While a self-driving taxi may be unique, the underlying organizational goals are probably not. The company has both a need to run their core operations, and a need to continually iterate. They may use their passenger and trip data to identify where they need to add pick-up locations, or intelligently decide where to expand in the surrounding communities, thereby increasing revenues. They may realize opportunities to partner with public or private transit operators as a means of improving the overall urban transportation system. All these initiatives are driven by a CDO.

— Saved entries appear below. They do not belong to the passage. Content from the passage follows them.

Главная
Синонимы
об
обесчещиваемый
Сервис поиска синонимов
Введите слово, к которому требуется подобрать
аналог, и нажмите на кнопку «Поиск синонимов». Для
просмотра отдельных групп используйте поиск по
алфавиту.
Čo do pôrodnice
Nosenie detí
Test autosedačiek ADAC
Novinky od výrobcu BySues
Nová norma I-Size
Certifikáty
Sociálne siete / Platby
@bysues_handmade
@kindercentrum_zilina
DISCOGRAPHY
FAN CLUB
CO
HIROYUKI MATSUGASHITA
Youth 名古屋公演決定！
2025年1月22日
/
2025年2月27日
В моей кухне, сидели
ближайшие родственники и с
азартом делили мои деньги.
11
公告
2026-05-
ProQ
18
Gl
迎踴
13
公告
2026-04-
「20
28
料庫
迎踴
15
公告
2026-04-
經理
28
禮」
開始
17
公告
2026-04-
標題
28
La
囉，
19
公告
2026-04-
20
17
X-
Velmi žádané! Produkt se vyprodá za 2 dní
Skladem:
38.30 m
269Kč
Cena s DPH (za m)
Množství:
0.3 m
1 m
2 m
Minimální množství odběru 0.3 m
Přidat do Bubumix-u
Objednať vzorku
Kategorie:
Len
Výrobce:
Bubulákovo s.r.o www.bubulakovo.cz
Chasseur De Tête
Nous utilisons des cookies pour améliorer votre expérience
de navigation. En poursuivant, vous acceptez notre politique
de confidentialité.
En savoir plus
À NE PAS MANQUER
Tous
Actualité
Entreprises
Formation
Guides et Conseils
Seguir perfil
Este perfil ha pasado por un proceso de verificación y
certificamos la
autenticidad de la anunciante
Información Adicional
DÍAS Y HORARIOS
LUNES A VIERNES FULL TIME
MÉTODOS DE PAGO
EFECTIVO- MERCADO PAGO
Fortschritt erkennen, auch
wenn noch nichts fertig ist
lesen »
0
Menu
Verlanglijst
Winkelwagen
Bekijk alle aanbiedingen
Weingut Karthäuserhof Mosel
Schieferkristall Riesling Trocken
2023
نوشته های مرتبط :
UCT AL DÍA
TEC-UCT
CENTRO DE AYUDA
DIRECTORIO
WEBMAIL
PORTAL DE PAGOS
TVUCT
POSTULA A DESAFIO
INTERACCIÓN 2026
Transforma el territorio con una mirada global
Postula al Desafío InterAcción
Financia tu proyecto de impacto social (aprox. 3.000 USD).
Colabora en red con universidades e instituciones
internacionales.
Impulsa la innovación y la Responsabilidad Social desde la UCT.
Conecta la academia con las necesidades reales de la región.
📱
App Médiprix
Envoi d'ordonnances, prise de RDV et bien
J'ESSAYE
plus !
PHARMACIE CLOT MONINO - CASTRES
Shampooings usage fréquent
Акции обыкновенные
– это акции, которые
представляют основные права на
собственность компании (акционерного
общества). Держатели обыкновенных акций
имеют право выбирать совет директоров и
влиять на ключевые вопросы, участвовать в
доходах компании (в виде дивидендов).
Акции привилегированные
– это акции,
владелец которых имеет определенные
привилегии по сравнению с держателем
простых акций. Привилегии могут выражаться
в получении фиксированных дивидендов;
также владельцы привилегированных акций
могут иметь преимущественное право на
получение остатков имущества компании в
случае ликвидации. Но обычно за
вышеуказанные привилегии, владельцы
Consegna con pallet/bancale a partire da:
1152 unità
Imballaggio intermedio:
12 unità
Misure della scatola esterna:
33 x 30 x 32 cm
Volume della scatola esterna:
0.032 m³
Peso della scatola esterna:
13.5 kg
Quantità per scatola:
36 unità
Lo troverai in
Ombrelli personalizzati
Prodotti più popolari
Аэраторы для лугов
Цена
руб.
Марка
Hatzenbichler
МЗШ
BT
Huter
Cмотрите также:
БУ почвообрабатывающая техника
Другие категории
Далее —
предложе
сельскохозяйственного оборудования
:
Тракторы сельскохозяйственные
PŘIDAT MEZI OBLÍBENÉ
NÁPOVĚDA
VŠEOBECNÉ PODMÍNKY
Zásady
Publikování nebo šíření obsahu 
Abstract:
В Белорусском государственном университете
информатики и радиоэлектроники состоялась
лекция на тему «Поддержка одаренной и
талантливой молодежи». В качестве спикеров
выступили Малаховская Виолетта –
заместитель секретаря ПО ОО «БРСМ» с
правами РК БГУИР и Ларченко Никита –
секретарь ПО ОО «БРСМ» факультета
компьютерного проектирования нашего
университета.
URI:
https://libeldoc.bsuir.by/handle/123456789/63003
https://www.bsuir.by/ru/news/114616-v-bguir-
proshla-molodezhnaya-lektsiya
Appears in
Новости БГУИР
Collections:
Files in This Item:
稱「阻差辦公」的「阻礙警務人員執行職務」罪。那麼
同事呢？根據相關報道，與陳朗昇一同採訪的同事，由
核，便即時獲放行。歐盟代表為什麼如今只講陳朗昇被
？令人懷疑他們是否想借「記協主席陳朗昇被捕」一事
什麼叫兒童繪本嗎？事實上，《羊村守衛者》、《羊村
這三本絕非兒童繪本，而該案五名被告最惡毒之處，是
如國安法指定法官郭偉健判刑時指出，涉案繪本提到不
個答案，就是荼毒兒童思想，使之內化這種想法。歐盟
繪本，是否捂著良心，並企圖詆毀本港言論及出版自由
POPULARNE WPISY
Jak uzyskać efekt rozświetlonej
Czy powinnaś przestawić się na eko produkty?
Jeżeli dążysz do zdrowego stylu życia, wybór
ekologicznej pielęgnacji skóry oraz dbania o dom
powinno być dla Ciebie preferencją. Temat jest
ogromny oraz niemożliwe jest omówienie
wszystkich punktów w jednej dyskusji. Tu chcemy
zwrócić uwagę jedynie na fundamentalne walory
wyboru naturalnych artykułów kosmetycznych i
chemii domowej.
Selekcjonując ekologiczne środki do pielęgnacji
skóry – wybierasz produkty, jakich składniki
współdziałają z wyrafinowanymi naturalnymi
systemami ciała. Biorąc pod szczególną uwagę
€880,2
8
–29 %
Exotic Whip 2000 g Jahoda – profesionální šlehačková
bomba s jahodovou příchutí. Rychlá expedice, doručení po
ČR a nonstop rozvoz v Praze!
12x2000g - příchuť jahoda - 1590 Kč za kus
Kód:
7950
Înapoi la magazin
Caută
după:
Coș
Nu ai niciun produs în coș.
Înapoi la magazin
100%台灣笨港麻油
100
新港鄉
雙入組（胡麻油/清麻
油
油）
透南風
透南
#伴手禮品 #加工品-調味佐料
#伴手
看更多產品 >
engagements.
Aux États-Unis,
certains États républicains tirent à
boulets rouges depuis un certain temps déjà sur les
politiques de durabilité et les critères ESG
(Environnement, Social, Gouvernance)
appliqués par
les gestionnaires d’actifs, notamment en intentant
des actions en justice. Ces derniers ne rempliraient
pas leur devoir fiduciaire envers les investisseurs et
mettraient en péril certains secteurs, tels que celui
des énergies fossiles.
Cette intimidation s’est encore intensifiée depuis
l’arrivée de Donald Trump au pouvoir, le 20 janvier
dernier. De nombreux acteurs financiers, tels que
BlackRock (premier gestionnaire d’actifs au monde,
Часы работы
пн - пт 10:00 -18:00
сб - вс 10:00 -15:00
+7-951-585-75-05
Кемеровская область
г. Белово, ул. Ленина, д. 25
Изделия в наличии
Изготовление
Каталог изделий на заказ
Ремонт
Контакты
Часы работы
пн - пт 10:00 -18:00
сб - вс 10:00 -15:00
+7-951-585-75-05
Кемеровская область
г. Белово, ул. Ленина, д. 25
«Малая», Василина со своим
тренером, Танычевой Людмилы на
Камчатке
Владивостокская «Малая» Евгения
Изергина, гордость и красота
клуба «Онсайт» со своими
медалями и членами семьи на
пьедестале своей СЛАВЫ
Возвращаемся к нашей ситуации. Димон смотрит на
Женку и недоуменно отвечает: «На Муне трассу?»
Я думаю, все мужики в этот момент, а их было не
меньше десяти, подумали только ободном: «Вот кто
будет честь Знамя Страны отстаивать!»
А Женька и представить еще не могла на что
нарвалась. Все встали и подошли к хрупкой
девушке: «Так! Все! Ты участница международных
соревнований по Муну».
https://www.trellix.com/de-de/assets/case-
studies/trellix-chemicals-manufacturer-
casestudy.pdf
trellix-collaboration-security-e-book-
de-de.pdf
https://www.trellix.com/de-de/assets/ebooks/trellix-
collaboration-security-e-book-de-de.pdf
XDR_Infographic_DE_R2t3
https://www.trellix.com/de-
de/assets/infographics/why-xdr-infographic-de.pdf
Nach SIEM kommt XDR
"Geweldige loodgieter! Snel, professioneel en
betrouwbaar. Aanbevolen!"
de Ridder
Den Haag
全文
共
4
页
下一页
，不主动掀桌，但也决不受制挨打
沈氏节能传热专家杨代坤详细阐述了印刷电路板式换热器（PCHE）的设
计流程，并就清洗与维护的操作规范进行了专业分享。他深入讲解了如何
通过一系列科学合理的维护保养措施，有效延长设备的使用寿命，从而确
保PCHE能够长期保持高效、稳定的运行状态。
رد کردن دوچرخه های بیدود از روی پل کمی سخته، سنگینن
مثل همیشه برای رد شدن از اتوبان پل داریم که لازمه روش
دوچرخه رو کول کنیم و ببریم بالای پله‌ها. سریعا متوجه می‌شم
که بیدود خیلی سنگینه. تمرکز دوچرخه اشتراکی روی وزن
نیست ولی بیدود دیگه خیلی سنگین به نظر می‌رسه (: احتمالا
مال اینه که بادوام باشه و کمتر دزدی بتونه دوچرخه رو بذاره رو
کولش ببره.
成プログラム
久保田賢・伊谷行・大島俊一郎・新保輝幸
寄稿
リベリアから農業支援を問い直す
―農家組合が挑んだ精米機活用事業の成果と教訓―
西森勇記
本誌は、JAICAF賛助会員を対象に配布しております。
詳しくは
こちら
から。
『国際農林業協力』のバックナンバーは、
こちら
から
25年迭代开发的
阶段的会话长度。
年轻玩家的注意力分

Another example is TRE ALTAMIRA, an international company that performs satellite radar-based geospatial services such as measurements and mapping for oil and gas, mining, and civil engineering projects. For their business, the data is the product in and of itself. But when the company improved their infrastructure to get better performance for analysis of large data sets, they also gained the ability to develop new products and services, and strategically open new doors for the business, including projects that were previously abandoned for lack of resources. They were able to “upskill” the company’s capabilities and find new ways to profit appreciably.

In these cases, and dozens more, the data strategy is the business strategy, and the CDO role should be to define and lead that strategy. I am confident that more organizations will recognize that a savvy CDO delivers a return on investment, and as enterprise data stores grow, so do the returns.

Ken Grohe is a technology veteran of more than three decades and an international best-selling author. He is President and Chief Revenue Officer for WekaIO, the fastest-growing data platform for modern enterprise workloads such as AI/ML, life sciences research, and high-performance data analytics (HPDA). Grohe holds a degree from Stanford University Graduate School of Business and a BS, cum laude, in Management from Boston College.